上下あわせて1400ページ超で、登場人物も多い。本家カラマーゾフの兄弟にあわせて全4部+エピローグの構成をとっている。このボリュームでまず圧倒されてしまうし、本家をオマージュしながらこれを書き上げた体力気力はすごいと思う。

その上で内容はどうかというと、帯にも書いてあるように賛辞する書評が多いようだ。確かに内容は面白いし、黒木家の3兄弟の造形など、本家と比べながら読むのも楽しいのだが、細かい描写が活かされずにそのまま放置されたり、やたらと登場人物が白昼夢や幻視を見はじめて話が飛んでしまったりと、読みやすさは感じない。著者本人をモデルとした「K先生」がストーリー上大きな役割を果たすのだが、亀山さん本人の自己顕示が強くて辟易する。何せ白昼夢で自分がドストエフスキーになってしまうのだから。
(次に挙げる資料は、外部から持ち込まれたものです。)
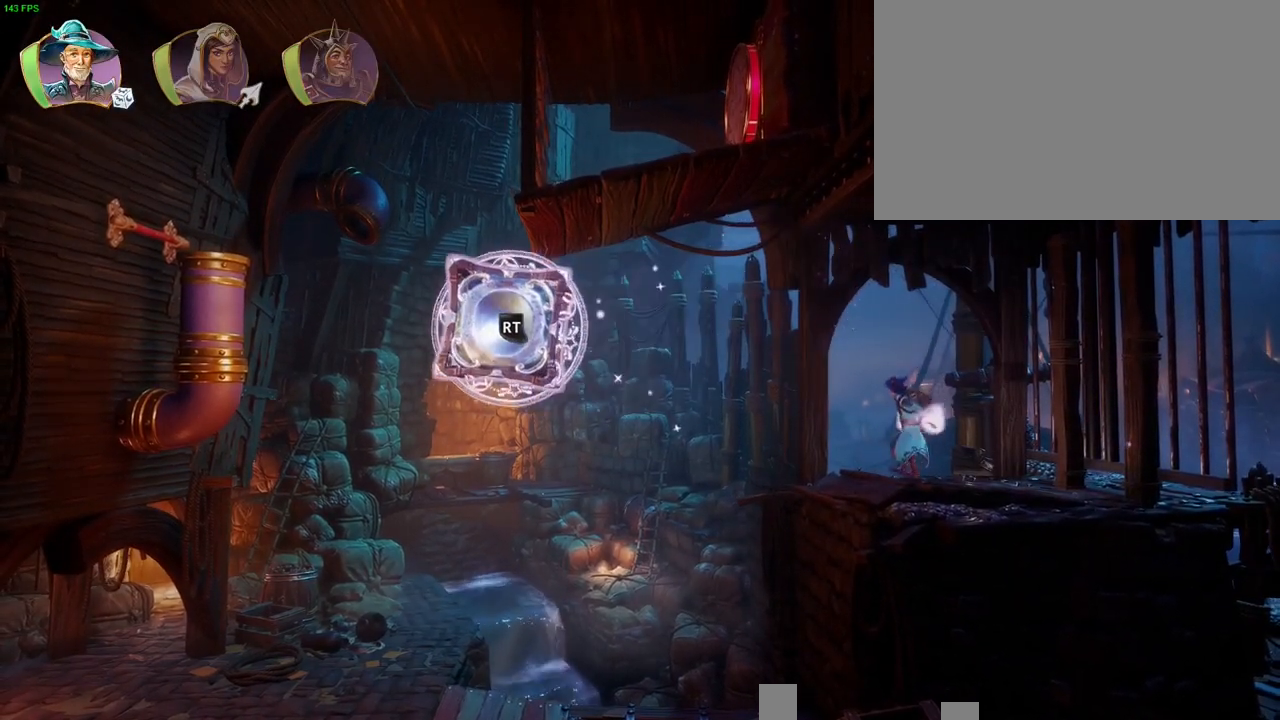
{"dt_ms": 500, "buttons": ["R2"], "left_stick": "center", "right_stick": "up-left", "button_events": []}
もっともこの大部を何はともあれ完結させる、それだけでも評価されても良いのではないかとも思う。この厚さで2000円前後になっているのは、河出書房もそれなりに売れると踏んでいるのだろう。

野方が主要な舞台になっていて、野方へのバスが出ている高円寺の町並みも何度か出てくる。そこは読んでいて楽しかった。